## Brief
Please write out the line containing "campagne, ce sont" and each line after it through the end of the data, exactly, and nothing else.

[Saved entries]
################

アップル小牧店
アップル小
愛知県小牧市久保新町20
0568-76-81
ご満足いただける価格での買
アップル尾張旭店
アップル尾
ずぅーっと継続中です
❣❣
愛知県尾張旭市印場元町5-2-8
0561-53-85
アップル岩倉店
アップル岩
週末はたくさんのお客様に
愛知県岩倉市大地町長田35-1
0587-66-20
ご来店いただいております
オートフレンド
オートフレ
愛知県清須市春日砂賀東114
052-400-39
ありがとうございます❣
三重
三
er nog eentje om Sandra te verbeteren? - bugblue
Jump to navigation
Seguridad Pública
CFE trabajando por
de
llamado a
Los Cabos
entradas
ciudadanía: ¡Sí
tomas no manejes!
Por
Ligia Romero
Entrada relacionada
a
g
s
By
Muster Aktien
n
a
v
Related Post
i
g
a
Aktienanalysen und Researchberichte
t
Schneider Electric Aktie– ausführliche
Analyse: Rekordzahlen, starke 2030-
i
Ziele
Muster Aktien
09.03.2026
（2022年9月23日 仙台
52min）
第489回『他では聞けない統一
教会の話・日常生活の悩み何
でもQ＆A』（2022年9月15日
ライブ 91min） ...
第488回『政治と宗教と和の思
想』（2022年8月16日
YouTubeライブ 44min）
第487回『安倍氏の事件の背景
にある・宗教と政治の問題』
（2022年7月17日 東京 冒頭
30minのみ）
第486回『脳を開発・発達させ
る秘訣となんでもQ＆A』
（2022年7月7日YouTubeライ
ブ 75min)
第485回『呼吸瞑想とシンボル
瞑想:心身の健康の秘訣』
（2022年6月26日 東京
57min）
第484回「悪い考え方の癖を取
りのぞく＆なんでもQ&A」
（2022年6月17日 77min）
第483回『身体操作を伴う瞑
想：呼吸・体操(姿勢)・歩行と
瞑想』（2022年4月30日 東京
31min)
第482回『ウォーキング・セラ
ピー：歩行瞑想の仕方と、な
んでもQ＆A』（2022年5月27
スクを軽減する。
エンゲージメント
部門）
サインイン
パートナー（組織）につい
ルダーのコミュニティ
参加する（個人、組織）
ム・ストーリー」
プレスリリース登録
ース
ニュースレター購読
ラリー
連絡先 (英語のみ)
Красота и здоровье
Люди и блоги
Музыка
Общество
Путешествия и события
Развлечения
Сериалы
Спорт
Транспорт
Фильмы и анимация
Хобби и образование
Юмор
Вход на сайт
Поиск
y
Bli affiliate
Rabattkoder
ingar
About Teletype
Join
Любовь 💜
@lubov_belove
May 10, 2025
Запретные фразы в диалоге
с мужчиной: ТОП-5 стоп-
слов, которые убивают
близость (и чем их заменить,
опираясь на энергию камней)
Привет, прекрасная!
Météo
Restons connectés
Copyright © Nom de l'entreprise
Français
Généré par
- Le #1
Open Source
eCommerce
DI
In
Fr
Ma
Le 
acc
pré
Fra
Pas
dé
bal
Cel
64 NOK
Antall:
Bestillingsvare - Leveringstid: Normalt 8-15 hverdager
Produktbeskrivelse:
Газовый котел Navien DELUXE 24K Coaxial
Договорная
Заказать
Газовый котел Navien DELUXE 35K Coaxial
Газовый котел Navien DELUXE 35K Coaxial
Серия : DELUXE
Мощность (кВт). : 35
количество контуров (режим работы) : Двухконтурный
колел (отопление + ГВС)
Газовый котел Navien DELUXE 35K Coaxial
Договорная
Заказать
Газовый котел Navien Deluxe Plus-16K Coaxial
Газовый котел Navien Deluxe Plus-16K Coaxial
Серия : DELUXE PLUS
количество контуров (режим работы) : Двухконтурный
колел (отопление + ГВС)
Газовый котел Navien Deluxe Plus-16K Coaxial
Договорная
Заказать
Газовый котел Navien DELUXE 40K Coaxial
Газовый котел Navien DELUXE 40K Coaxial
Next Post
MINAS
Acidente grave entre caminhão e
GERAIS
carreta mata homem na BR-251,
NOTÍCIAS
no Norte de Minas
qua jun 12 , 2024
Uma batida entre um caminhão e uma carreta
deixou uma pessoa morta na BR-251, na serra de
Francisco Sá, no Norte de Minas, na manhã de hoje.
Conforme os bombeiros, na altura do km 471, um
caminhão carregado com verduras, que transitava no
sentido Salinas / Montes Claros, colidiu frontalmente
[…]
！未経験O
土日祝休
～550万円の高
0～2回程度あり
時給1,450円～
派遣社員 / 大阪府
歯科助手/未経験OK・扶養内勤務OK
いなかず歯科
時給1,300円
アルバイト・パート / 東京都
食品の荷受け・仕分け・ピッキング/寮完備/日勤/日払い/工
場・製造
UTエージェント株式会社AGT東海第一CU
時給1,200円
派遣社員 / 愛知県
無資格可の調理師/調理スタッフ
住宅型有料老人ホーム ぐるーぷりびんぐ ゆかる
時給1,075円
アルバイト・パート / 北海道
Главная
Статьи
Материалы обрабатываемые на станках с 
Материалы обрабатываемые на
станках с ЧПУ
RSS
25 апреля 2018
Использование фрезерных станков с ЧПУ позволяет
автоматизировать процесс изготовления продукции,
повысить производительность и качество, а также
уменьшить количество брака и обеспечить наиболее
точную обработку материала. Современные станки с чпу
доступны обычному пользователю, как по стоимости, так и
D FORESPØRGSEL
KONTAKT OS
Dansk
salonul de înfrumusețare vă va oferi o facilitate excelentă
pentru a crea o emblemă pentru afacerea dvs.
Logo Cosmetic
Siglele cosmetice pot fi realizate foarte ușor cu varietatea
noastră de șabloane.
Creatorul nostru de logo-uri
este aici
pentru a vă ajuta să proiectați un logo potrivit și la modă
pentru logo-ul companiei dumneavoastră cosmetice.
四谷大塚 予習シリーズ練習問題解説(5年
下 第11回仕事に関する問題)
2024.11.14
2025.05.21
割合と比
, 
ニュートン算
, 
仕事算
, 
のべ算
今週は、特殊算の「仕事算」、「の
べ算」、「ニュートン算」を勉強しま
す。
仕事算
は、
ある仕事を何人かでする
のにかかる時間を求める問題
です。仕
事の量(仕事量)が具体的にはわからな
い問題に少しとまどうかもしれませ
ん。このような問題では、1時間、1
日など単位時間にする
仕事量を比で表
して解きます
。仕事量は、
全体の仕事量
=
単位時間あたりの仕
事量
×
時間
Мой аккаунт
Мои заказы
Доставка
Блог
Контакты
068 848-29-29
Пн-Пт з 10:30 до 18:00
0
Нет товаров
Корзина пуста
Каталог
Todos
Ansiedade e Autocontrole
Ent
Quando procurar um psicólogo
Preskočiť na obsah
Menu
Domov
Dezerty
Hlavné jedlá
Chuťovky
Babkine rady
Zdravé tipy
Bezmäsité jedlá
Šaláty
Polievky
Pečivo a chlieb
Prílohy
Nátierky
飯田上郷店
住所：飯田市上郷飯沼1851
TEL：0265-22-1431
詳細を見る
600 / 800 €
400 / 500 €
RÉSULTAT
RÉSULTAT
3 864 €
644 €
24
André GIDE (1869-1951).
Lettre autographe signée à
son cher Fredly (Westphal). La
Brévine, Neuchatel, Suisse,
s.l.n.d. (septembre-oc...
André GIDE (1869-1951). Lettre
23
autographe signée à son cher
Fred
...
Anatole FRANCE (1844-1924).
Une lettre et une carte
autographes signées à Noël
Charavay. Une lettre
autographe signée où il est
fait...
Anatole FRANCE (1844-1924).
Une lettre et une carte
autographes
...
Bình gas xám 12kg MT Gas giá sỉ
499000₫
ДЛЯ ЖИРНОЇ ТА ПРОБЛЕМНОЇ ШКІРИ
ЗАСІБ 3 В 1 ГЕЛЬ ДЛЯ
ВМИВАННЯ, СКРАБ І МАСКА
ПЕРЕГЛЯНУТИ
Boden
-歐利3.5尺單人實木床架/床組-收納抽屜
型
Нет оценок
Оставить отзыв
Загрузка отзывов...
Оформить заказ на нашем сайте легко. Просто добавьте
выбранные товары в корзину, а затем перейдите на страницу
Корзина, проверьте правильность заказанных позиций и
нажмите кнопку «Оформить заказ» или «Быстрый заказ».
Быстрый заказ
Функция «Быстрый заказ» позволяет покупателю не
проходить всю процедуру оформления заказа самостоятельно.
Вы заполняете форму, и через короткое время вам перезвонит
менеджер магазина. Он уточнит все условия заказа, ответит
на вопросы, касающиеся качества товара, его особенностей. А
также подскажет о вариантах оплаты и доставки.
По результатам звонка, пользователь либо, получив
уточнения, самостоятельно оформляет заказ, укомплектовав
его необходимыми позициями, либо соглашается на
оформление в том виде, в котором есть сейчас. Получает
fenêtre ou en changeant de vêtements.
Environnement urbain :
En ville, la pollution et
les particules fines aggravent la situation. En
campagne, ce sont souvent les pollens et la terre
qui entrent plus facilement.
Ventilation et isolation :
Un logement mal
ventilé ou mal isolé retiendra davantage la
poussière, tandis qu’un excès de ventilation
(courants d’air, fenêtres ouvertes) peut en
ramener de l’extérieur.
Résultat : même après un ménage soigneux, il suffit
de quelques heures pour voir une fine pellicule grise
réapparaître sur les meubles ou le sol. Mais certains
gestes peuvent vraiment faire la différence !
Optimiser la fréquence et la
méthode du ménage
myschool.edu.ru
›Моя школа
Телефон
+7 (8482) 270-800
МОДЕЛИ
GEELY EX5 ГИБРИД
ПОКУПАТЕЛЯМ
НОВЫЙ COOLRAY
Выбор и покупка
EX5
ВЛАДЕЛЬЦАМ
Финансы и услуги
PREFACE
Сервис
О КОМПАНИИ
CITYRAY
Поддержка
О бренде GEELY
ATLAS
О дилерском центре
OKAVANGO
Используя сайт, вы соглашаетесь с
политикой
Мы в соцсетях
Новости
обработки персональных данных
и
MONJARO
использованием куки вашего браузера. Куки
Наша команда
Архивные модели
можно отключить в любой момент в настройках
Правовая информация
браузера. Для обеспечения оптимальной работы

################

## Response area
campagne, ce sont souvent les pollens et la terre
qui entrent plus facilement.
Ventilation et isolation :
Un logement mal
ventilé ou mal isolé retiendra davantage la
poussière, tandis qu’un excès de ventilation
(courants d’air, fenêtres ouvertes) peut en
ramener de l’extérieur.
Résultat : même après un ménage soigneux, il suffit
de quelques heures pour voir une fine pellicule grise
réapparaître sur les meubles ou le sol. Mais certains
gestes peuvent vraiment faire la différence !
Optimiser la fréquence et la
méthode du ménage
myschool.edu.ru
›Моя школа
Телефон
+7 (8482) 270-800
МОДЕЛИ
GEELY EX5 ГИБРИД
ПОКУПАТЕЛЯМ
НОВЫЙ COOLRAY
Выбор и покупка
EX5
ВЛАДЕЛЬЦАМ
Финансы и услуги
PREFACE
Сервис
О КОМПАНИИ
CITYRAY
Поддержка
О бренде GEELY
ATLAS
О дилерском центре
OKAVANGO
Используя сайт, вы соглашаетесь с
политикой
Мы в соцсетях
Новости
обработки персональных данных
и
MONJARO
использованием куки вашего браузера. Куки
Наша команда
Архивные модели
можно отключить в любой момент в настройках
Правовая информация
браузера. Для обеспечения оптимальной работы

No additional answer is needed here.